▶ Document excerpt
The repeat region is amplified in an individual with a proximal 15q amplification
To determine whether the repeat region could account for the cytogenetic amplification of the proximal region of chromosome 15q seen in some individuals (9,10,32), FISH analysis using probe λ885 (green) was performed on individual D known to possess an amplification of the region proximal to D15S18 (32). Figure 3a clearly shows that multiple copies of the repeat region are present on one of the metaphase chromosomes 15 from individual D. FISH analysis using probe π925 from the IgH region on interphase chromosomes from this individual also possesses multiple copies of the repeat region. Analysis of >100 nuclei in the G1–G2 stage of the cell cycle makes it possible to determine the approximate number of copies of the duplicated region (Fig. 3b). In the G2 nucleus in Figure 3, ∼40 copies of the repeat region can be seen on one replicated chromosome, suggesting the presence of 20 copies on that chromosome. Probe λ954 (green) hybridized to a G1 nucleus from the same individual detects ∼20 copies of the GABRA5 repeat on one chromosome and one on the other (Fig. 3c). However, the precise number of copies becomes more difficult to determine when large numbers of repeats are present due to the three-dimensional conformation of the nucleus.
In addition to our FISH analysis, variability in the copy number of the repeat could be detected by Southern blotting using probes from the duplicated region. Co-hybridization of BglII-digested DNA with probe p834 from the GABRA5 duplication, and probe 438S/P from the GABRA5 gene detected a 5.0 and 3.9 kb fragment respectively. The ratio of intensity of this 5 kb band to the 3.9 kb band clearly varies in different individuals (Fig. 3d). While the different sizes and nucleotide composition of the probes make it difficult to determine the exact number of copies of the duplicated locus due to differences in their hybridization efficiencies, the ratio of intensities of the duplication and GABRA5 bands differed among individuals (Fig. 3d). Densitometric analysis using the Phosphoimager confirmed the variation in the duplication: GABRA5 hybridization band ratio. Individuals F, G and H have ratios of 3:1, 5:1 and 6:1 (Fig. 3d), while individual D and her brother (individual E), who possess the same cytogenetic amplification, were found to have a 14:1 and a 21:1 ratio of dup:GABRA5, respectively. We believe that the difference in ratio between individuals D and E is due to slight degradation of the DNA from individual D, although it is possible that the difference is due to instability of the repeats. Nevertheless, the Southern blot hybridization results using a probe across the GABRA5 duplication confirms the variation in the repeats number seen with the IgH D segment probe, and probes from the GABRA5 duplication and adjacent region, in the FISH analysis.

▶ Supplied material
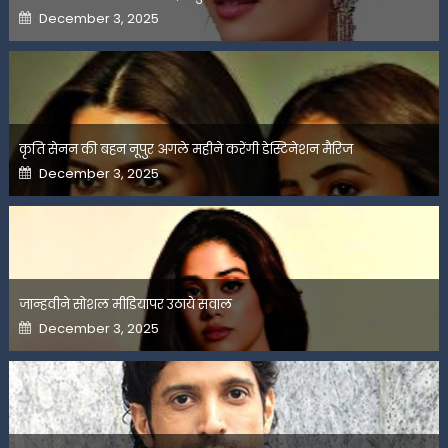
Posted
December 3, 2025
on
कृति सेनन की बहन नूपुर अगले महीने करेंगी डेस्टिनेशन मैरिज
Posted
December 3, 2025
on
जान्हवीने सोशल मीडियापर उठाये सवाल
Posted
December 3, 2025
on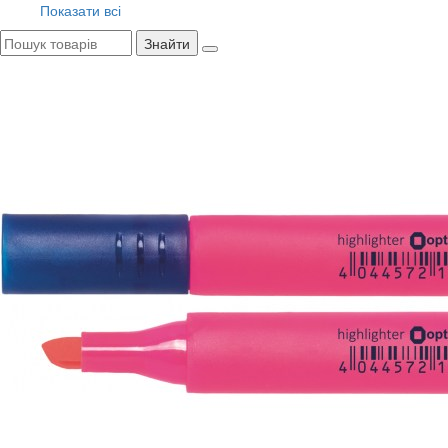
Показати всі
Знайти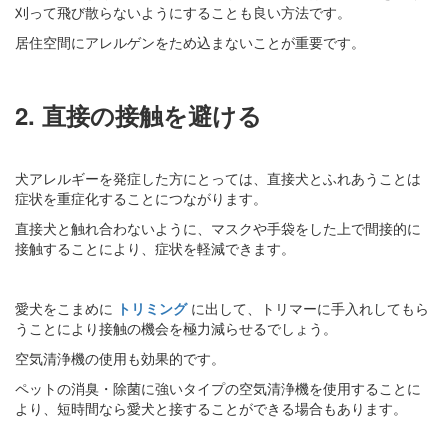
刈って飛び散らないようにすることも良い方法です。
居住空間にアレルゲンをため込まないことが重要です。
2. 直接の接触を避ける
犬アレルギーを発症した方にとっては、直接犬とふれあうことは
症状を重症化することにつながります。
直接犬と触れ合わないように、マスクや手袋をした上で間接的に
接触することにより、症状を軽減できます。
愛犬をこまめに
トリミング
に出して、トリマーに手入れしてもら
うことにより接触の機会を極力減らせるでしょう。
空気清浄機の使用も効果的です。
ペットの消臭・除菌に強いタイプの空気清浄機を使用することに
より、短時間なら愛犬と接することができる場合もあります。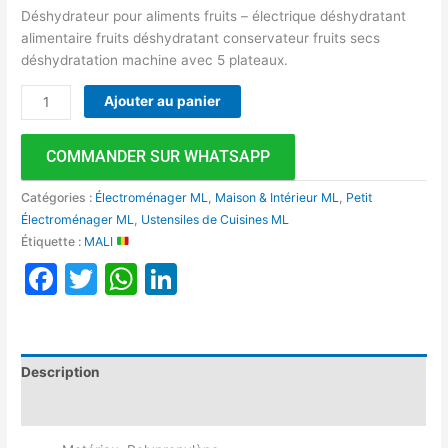
Déshydrateur pour aliments fruits – électrique déshydratant
alimentaire fruits déshydratant conservateur fruits secs
déshydratation machine avec 5 plateaux.
Ajouter au panier
COMMANDER SUR WHATSAPP
Catégories :
Électroménager ML
,
Maison & Intérieur ML
,
Petit
Électroménager ML
,
Ustensiles de Cuisines ML
Étiquette :
MALI
Facebook
Twitter
WhatsApp
LinkedIn
Description
Avis (0)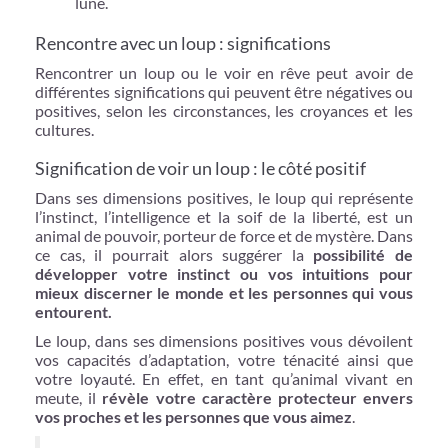
lune.
Rencontre avec un loup : significations
Rencontrer un loup ou le voir en rêve peut avoir de
différentes significations qui peuvent être négatives ou
positives, selon les circonstances, les croyances et les
cultures.
Signification de voir un loup : le côté positif
Dans ses dimensions positives, le loup qui représente
l’instinct, l’intelligence et la soif de la liberté, est un
animal de pouvoir, porteur de force et de mystère. Dans
ce cas, il pourrait alors suggérer la
possibilité de
développer votre instinct ou vos intuitions pour
mieux discerner le monde et les personnes qui vous
entourent.
Le loup, dans ses dimensions positives vous dévoilent
vos capacités d’adaptation, votre ténacité ainsi que
votre loyauté. En effet, en tant qu’animal vivant en
meute, il
révèle votre caractère protecteur envers
vos proches et les personnes que vous aimez
.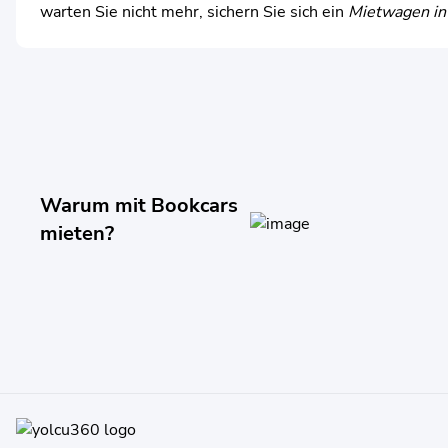
warten Sie nicht mehr, sichern Sie sich ein
Mietwagen in
Warum mit Bookcars
mieten?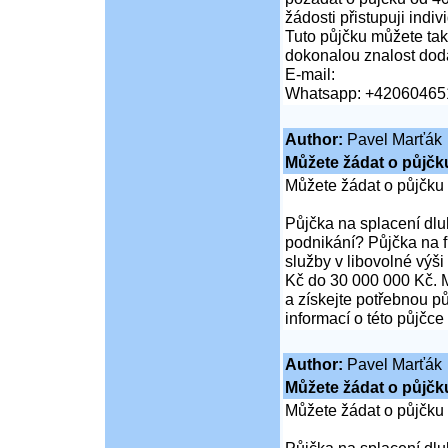
žádosti přistupuji indi
Tuto půjčku můžete tak
dokonalou znalost doda
E-mail:
Whatsapp: +42060465
Author:
Pavel Marťák
Můžete žádat o půjčk
Můžete žádat o půjčku
Půjčka na splacení dl
podnikání? Půjčka na 
služby v libovolné výš
Kč do 30 000 000 Kč. M
a získejte potřebnou pů
informací o této půjčce
Author:
Pavel Marťák
Můžete žádat o půjčk
Můžete žádat o půjčku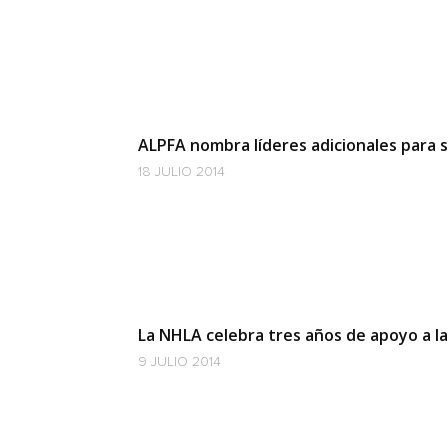
ALPFA nombra líderes adicionales para 
18 JULIO 2014
La NHLA celebra tres años de apoyo a l
9 JULIO 2014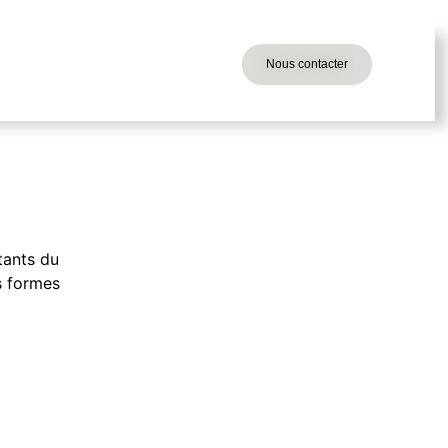
Nous contacter
tants du
s formes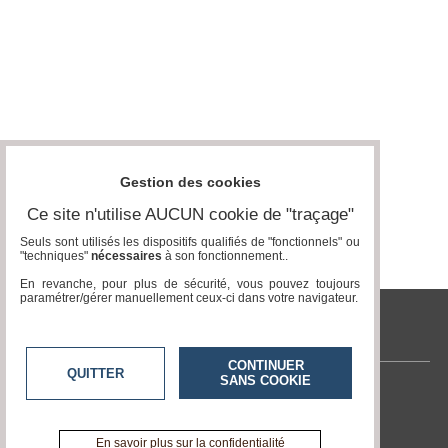
Gestion des cookies
Ce site n'utilise AUCUN cookie de "traçage"
Seuls sont utilisés les dispositifs qualifiés de "fonctionnels" ou
"techniques"
nécessaires
à son fonctionnement..
En revanche, pour plus de sécurité, vous pouvez toujours
paramétrer/gérer manuellement ceux-ci dans votre navigateur.
tvlocale.fr
CONTINUER
QUITTER
SANS COOKIE
Contactez-nous
En savoir +
A propos de tvlocale.fr
En savoir plus sur la confidentialité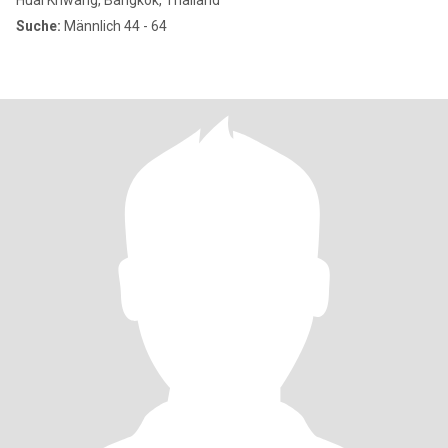
Huai Khwang, Bangkok, Thailand
Suche:
Männlich 44 - 64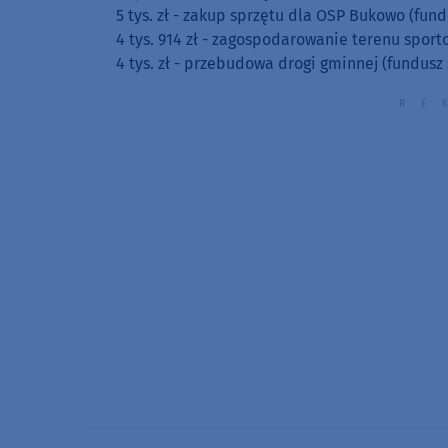
5 tys. zł - zakup sprzętu dla OSP Bukowo (fund
4 tys. 914 zł - zagospodarowanie terenu spor
4 tys. zł - przebudowa drogi gminnej (fundusz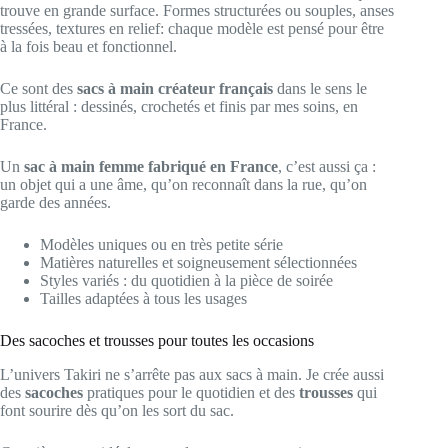
trouve en grande surface. Formes structurées ou souples, anses
tressées, textures en relief: chaque modèle est pensé pour être
à la fois beau et fonctionnel.
Ce sont des
sacs à main créateur français
dans le sens le
plus littéral : dessinés, crochetés et finis par mes soins, en
France.
Un
sac à main femme fabriqué en France
, c’est aussi ça :
un objet qui a une âme, qu’on reconnaît dans la rue, qu’on
garde des années.
Modèles uniques ou en très petite série
Matières naturelles et soigneusement sélectionnées
Styles variés : du quotidien à la pièce de soirée
Tailles adaptées à tous les usages
Des sacoches et trousses pour toutes les occasions
L’univers Takiri ne s’arrête pas aux sacs à main. Je crée aussi
des
sacoches
pratiques pour le quotidien et des
trousses
qui
font sourire dès qu’on les sort du sac.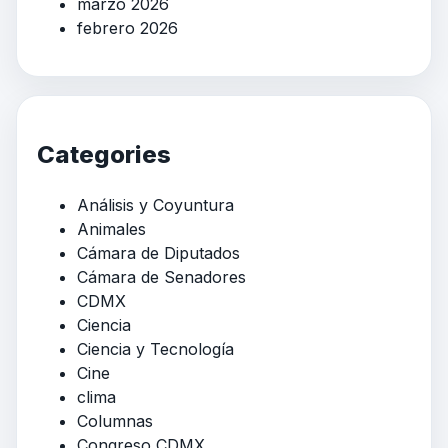
marzo 2026
febrero 2026
Categories
Análisis y Coyuntura
Animales
Cámara de Diputados
Cámara de Senadores
CDMX
Ciencia
Ciencia y Tecnología
Cine
clima
Columnas
Congreso CDMX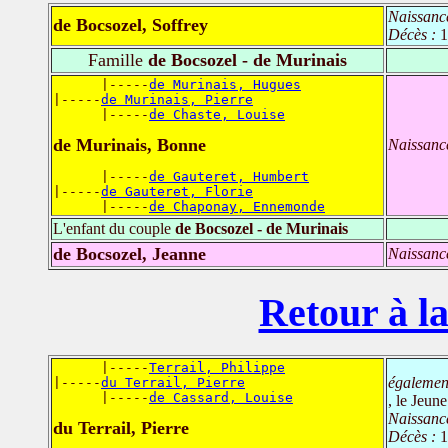
Naissanc
de Bocsozel, Soffrey
Décès :
1
Famille
de Bocsozel - de Murinais
      |-----
de Murinais, Hugues
|-----
de Murinais, Pierre
      |-----
de Chaste, Louise
de Murinais, Bonne
Naissanc
      |-----
de Gauteret, Humbert
|-----
de Gauteret, Florie
      |-----
de Chaponay, Ennemonde
L'enfant du couple
de Bocsozel - de Murinais
de Bocsozel, Jeanne
Naissanc
Retour à la
      |-----
Terrail, Philippe
également
|-----
du Terrail, Pierre
      |-----
de Cassard, Louise
, le Jeune
Naissanc
du Terrail, Pierre
Décès :
1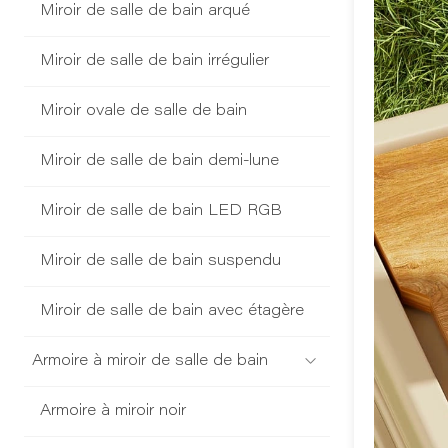
Miroir de salle de bain arqué
Miroir de salle de bain irrégulier
Miroir ovale de salle de bain
Miroir de salle de bain demi-lune
Miroir de salle de bain LED RGB
Miroir de salle de bain suspendu
Miroir de salle de bain avec étagère
Armoire à miroir de salle de bain
Armoire à miroir noir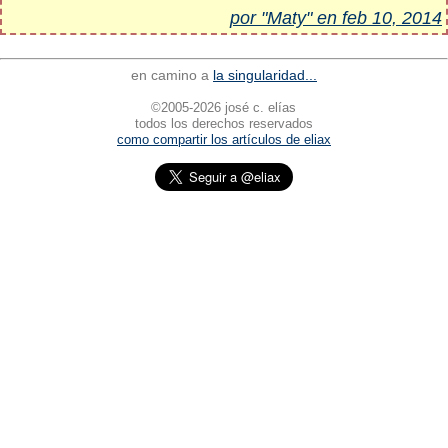
por "Maty" en feb 10, 2014
en camino a
la singularidad...
©2005-2026 josé c. elías
todos los derechos reservados
como compartir los artículos de eliax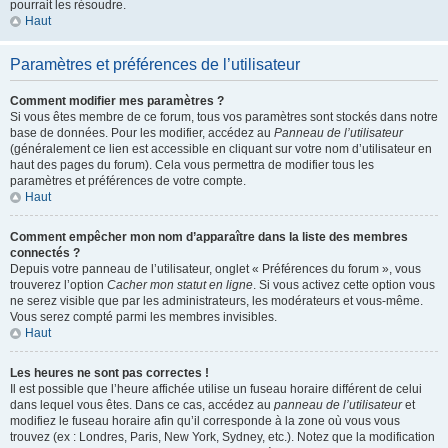
pourrait les résoudre.
Haut
Paramètres et préférences de l’utilisateur
Comment modifier mes paramètres ?
Si vous êtes membre de ce forum, tous vos paramètres sont stockés dans notre
base de données. Pour les modifier, accédez au
Panneau de l’utilisateur
(généralement ce lien est accessible en cliquant sur votre nom d’utilisateur en
haut des pages du forum). Cela vous permettra de modifier tous les
paramètres et préférences de votre compte.
Haut
Comment empêcher mon nom d’apparaître dans la liste des membres
connectés ?
Depuis votre panneau de l’utilisateur, onglet « Préférences du forum », vous
trouverez l’option
Cacher mon statut en ligne
. Si vous activez cette option vous
ne serez visible que par les administrateurs, les modérateurs et vous-même.
Vous serez compté parmi les membres invisibles.
Haut
Les heures ne sont pas correctes !
Il est possible que l’heure affichée utilise un fuseau horaire différent de celui
dans lequel vous êtes. Dans ce cas, accédez au
panneau de l’utilisateur
et
modifiez le fuseau horaire afin qu’il corresponde à la zone où vous vous
trouvez (ex : Londres, Paris, New York, Sydney, etc.). Notez que la modification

▶ What needs to be done
Translate this sentence from the passage on the chromosome 15q repeat region into Spanish: "Figure 3a clearly shows that multiple copies of the repeat region are present on one of the metaphase chromosomes 15 from individual D."

▶ Task output
La figura 3a muestra claramente que hay múltiples copias de la región repetida en uno de los cromosomas 15 en metafase del individuo D.